Online staff -- Electronic News, 5/23/2005

EDA startup Berkeley Design Automation Inc. today launched its first tool – an analog/RF integrated circuit verification tool to address the major verification challenges in the design of high-performance analog/RF ICs.

The Santa Clara, Calif.-based company’s technology is based on research conducted by the founders at the University of California at Berkeley and the University of Illinois, and is meant to allow the characterization of nonlinear, stochastic, time-varying behavior of complex analog and RF circuits.

Products using this technology provide very accurate predictions that dramatically reduce the need for silicon respins, the company purports.

Berkeley DA also announced a noise analysis tool for circuits containing phase-locked loops (PLLs) called PLL Noise Analyzer, meant to accurately analyze noise before tape-out and reduce silicon respins.

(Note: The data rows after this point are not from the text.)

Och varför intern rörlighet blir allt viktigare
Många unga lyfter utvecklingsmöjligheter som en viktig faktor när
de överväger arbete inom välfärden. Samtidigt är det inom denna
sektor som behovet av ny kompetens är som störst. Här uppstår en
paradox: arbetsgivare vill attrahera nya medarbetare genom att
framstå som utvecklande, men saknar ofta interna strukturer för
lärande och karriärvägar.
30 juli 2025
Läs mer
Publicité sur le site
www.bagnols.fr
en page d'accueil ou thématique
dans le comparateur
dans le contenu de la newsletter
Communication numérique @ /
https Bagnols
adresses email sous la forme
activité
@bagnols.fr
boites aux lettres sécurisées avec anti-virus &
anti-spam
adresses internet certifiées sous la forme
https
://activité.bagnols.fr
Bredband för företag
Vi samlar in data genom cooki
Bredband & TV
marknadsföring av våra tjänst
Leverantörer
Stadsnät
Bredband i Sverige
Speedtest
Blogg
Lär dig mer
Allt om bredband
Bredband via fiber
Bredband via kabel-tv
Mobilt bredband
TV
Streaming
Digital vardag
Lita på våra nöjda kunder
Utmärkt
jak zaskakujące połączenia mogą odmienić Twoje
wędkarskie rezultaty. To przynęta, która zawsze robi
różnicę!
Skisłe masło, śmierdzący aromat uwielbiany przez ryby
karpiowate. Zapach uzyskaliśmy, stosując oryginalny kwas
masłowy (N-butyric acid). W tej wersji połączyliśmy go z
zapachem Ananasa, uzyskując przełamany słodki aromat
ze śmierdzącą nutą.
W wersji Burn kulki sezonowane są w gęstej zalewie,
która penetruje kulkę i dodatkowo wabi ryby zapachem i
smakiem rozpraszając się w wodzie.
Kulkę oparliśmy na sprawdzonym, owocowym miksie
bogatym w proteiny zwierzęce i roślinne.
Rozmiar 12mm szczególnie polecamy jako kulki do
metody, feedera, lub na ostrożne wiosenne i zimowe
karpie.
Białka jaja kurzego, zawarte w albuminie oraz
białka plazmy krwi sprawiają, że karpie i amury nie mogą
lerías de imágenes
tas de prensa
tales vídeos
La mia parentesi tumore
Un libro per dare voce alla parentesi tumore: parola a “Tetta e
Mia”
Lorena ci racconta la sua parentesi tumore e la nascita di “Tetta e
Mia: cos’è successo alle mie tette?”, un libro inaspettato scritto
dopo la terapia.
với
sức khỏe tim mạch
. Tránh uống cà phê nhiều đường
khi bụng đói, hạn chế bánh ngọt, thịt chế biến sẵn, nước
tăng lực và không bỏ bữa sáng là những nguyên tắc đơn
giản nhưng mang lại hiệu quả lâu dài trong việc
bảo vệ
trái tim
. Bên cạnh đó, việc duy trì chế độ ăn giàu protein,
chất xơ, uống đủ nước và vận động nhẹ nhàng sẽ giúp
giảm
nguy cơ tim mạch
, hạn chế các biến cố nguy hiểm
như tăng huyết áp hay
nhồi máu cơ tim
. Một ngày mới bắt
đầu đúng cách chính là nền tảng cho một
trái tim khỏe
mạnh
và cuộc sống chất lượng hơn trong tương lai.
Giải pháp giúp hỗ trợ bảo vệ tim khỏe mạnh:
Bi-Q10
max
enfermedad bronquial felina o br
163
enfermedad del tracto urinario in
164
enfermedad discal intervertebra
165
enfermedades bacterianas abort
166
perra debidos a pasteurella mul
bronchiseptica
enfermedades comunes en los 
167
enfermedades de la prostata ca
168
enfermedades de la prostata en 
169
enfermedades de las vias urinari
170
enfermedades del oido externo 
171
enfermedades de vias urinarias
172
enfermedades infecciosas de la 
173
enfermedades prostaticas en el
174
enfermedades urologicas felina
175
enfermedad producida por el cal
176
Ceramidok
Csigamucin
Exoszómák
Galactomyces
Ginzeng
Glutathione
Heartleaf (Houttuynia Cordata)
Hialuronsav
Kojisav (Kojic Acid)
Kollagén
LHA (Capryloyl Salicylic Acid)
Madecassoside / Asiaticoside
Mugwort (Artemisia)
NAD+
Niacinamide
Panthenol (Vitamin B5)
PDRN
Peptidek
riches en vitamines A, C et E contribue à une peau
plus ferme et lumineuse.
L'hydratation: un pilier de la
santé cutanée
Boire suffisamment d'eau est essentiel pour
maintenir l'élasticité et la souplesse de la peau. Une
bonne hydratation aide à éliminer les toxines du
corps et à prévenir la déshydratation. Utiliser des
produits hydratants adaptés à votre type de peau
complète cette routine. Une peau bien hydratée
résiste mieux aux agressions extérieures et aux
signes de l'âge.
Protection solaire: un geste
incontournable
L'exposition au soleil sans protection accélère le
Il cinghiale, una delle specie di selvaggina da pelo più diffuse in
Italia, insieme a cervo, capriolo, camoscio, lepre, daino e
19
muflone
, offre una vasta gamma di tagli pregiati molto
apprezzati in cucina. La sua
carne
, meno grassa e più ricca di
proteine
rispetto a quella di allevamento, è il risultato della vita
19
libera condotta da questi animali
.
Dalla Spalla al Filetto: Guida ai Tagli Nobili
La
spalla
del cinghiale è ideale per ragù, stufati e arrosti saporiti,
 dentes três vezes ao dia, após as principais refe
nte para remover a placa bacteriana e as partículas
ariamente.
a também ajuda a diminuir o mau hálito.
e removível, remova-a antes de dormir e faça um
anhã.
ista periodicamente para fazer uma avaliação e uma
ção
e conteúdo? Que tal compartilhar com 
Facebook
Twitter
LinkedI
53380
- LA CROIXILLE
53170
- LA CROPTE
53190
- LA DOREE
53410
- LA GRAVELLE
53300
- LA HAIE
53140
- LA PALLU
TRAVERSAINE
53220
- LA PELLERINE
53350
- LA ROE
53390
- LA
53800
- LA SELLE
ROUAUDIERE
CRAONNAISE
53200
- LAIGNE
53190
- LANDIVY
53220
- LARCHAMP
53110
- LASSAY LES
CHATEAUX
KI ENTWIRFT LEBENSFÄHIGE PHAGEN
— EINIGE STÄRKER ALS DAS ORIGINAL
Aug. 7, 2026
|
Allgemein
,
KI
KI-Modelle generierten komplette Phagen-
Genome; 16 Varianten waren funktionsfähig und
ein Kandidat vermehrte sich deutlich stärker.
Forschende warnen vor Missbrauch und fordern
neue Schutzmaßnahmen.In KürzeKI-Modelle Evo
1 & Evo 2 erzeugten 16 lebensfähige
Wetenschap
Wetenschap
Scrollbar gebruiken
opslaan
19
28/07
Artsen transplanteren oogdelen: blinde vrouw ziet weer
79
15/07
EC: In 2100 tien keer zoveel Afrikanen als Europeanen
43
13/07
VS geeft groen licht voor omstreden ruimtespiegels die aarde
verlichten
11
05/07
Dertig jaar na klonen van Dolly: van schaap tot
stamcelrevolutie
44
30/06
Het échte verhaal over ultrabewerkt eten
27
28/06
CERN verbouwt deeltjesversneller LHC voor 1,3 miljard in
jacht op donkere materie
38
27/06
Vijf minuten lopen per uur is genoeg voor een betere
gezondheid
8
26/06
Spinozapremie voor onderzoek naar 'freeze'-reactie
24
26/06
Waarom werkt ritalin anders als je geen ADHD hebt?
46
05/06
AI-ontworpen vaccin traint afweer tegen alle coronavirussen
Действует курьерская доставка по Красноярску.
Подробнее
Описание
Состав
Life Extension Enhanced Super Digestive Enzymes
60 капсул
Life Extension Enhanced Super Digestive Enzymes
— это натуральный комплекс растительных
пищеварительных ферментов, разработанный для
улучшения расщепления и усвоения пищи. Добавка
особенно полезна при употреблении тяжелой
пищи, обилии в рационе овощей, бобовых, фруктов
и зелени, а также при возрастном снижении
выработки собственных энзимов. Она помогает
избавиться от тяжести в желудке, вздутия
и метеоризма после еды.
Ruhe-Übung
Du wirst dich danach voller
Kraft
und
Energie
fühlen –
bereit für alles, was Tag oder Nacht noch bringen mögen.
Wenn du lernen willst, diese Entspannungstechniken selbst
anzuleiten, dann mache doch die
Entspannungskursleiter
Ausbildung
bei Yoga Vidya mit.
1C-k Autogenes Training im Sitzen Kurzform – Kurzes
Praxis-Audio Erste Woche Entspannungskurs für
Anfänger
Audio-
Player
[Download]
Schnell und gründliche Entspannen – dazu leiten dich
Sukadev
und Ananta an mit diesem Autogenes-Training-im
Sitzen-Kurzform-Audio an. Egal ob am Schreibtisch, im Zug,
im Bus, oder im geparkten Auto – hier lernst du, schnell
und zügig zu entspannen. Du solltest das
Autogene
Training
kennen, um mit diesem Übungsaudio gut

The company was founded in 2003 by Amit Narayan, VP of engineering, and Amit Mehrotra, CTO. The two conducted doctoral research together at the University of California at Berkeley. Mehrotra’s Ph.D. thesis topic and his research at the University of Illinois set the foundation for the company’s stochastic nonlinear circuit analysis technology to allow modeling of the nonlinear, time-varying behavior of circuits at the transistor level.

“Analog circuits are pervasive today, even in the most ‘digital’ of designs,” explained Ravi Subramanian, Berkeley Design Automation’s president and CEO in a statement.

“Our customers have told us that the greatest challenge in the design process today is to reduce the rate of silicon spins required to achieve volume production for these analog-rich ICs,” he continued.

“Berkeley Design Automation has successfully delivered to the market a new generation of IC verification technology that has been customer-validated to provide greater predictability and certainty to the design of these complex ICs,” Subramanian added.

Dealing with the nonlinear and stochastic behavior in analog circuits is a major challenge for designers because the analog circuits not only generate noise internally, but they are also extremely sensitive to noise generated by other circuits in an SoC, the company said.

Existing analog verification tools lack the circuit analysis technology required to accurately analyze noise when operating in a nonlinear time-varying environment. For this reason, designers are often forced to use silicon iterations and a variety of approximation methods to analyze noise in order to minimize noise problems.

“Noise and nonlinearity are becoming the limiting factors in the design of high performance analog and mixed signal circuits,” said Abbas El Gamal, professor of electrical engineering and director of the information systems lab at Stanford University.

“The increased performance demands and circuit complexities make the noise analysis approaches used in traditional tools grossly inaccurate,” he continued.